5. La prolifération d’artefacts sans véritable curation

Chaque fonctionnalité génère plusieurs fichiers markdown. La promesse implicite que « l’agent maintient la spec à jour » ne tient pas — quelqu’un doit réviser chaque modification de la spec avec la même rigueur qu’il révise le code. En pratique, cela n’arrive pas. Les specs s’accumulent, divergent du code, et deviennent du bruit plutôt que du signal.

6. Les spécifications n’éliminent pas le non-déterminisme

Une même spec peut produire des implémentations différentes selon les exécutions. Une plus grande précision réduit la variation mais augmente le coût de rédaction. Et les specs mal rédigées — le résultat le plus probable quand la méthodologie est nouvelle pour l’équipe — produisent du code bien organisé qui fait la mauvaise chose.

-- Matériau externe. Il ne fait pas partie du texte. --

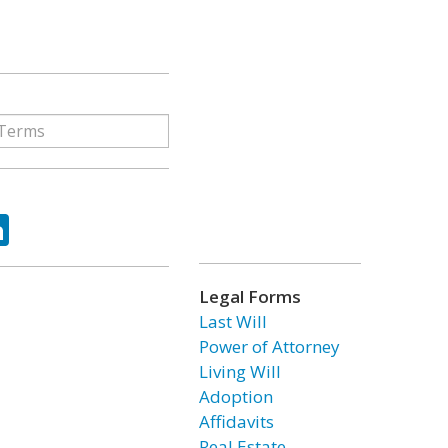
ok
tter
LinkedIn
Legal Forms
Last Will
Power of Attorney
Living Will
Adoption
Affidavits
Real Estate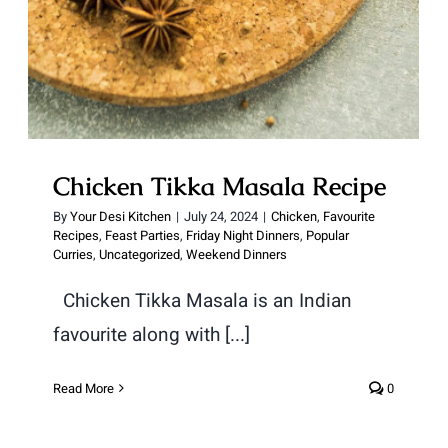
Chicken Tikka Masala Recipe
By
Your Desi Kitchen
|
July 24, 2024
|
Chicken
,
Favourite
Recipes
,
Feast Parties
,
Friday Night Dinners
,
Popular
Curries
,
Uncategorized
,
Weekend Dinners
Chicken Tikka Masala is an Indian
favourite along with [...]
Read More
0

7. Le risque du waterfall avec l’IA dans la boucle

La critique la plus structurelle vient de Thoughtworks et d’analyses indépendantes : le SDD tel qu’il est pratiqué actuellement risque d’être du waterfall avec l’IA dans la boucle. Vous définissez encore tout en amont et espérez que la réalité coopère. Pour le développement exploratoire avec des exigences genuinement inconnues, les approches orientées contexte s’adaptent mieux.

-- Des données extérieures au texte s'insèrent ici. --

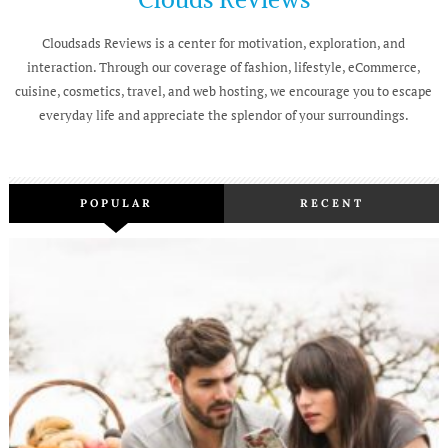
Cloudsads Reviews is a center for motivation, exploration, and
interaction. Through our coverage of fashion, lifestyle, eCommerce,
cuisine, cosmetics, travel, and web hosting, we encourage you to escape
everyday life and appreciate the splendor of your surroundings.
POPULAR
RECENT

Quand il est pertinent de l’utiliser

Le SDD dans sa forme actuelle est pertinent pour :

  • Les équipes enterprise développant sur de grandes bases de code existantes où la dérive architecturale est coûteuse
  • Les environnements réglementés où les pistes d’audit et la traçabilité des exigences sont obligatoires (EU AI Act, secteur financier, santé)
  • Les domaines stables avec des contrats clairs : APIs, schémas de données, règles de conformité
  • Les équipes maîtrisant TDD ou BDD qui souhaitent étendre cette discipline à la couche IA
  • L’émulation et la portabilité : le cas d’usage où le SDD brille le plus est la réimplémentation d’un système existant dans un autre langage, en utilisant les tests du système d’origine comme spécification

Le SDD est probablement excessif pour :

  • Les projets solo et les prototypes rapides
  • Le développement exploratoire où les exigences sont genuinement inconnues
  • Les petites corrections ou les bugs isolés
  • Les équipes sans la discipline de maintenir les specs à jour après l’implémentation

Le diagnostic honnête

Le SDD est une réponse légitime à un problème réel. Le vibe coding génère du code plus vite que les équipes n’arrivent à le gouverner. Les spécifications sont un outil pour restaurer cette gouvernance.

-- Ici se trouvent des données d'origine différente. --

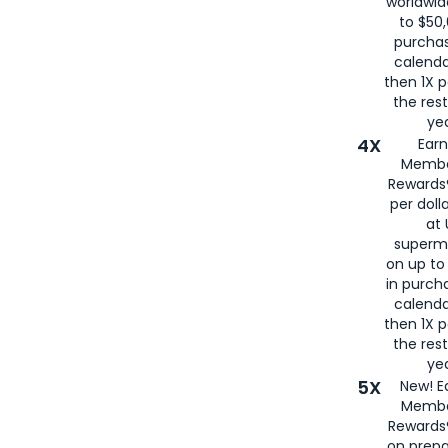
worldwid
to $50,
purcha
calenda
then 1X p
the rest
yea
4X
Ear
Membe
Rewards®
per doll
at 
superm
on up to
in purch
calenda
then 1X p
the rest
yea
5X
New! E
Membe
Rewards®
on prepa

Mais le parallèle avec le TDD est instructif. Le TDD a 25 ans, dispose d’une preuve empirique extensive, et l’adoption réelle sur le marché tourne autour de 8 % au sens strict (écrire les tests avant le code, de façon consistante). Le SDD génère du hype parce qu’il résout un problème visible de l’ère des agents, mais il hérite du même défi fondamental : les développeurs préfèrent livrer. Toute méthodologie qui ajoute du travail en amont va lutter contre cet instinct.

L’absence de critique publique facile à trouver est elle-même un signal. Quand les bénéfices sont triviaux à trouver et les compromis ne le sont pas, une méthodologie est encore dans sa phase de marketing, pas de maturité. Le Spec-Driven Development n’a pas encore payé ce ticket d’entrée.

Les outils à suivre : Spec Kit pour sa flexibilité open source et son indépendance vis-à-vis des IDEs, Kiro pour ses workflows structurés en IDE, Tessl pour la vision la plus ambitieuse de spec-as-source (encore non prouvée), et Plumb comme référence du problème le plus difficile et non résolu — maintenir les specs vivantes après l’implémentation initiale.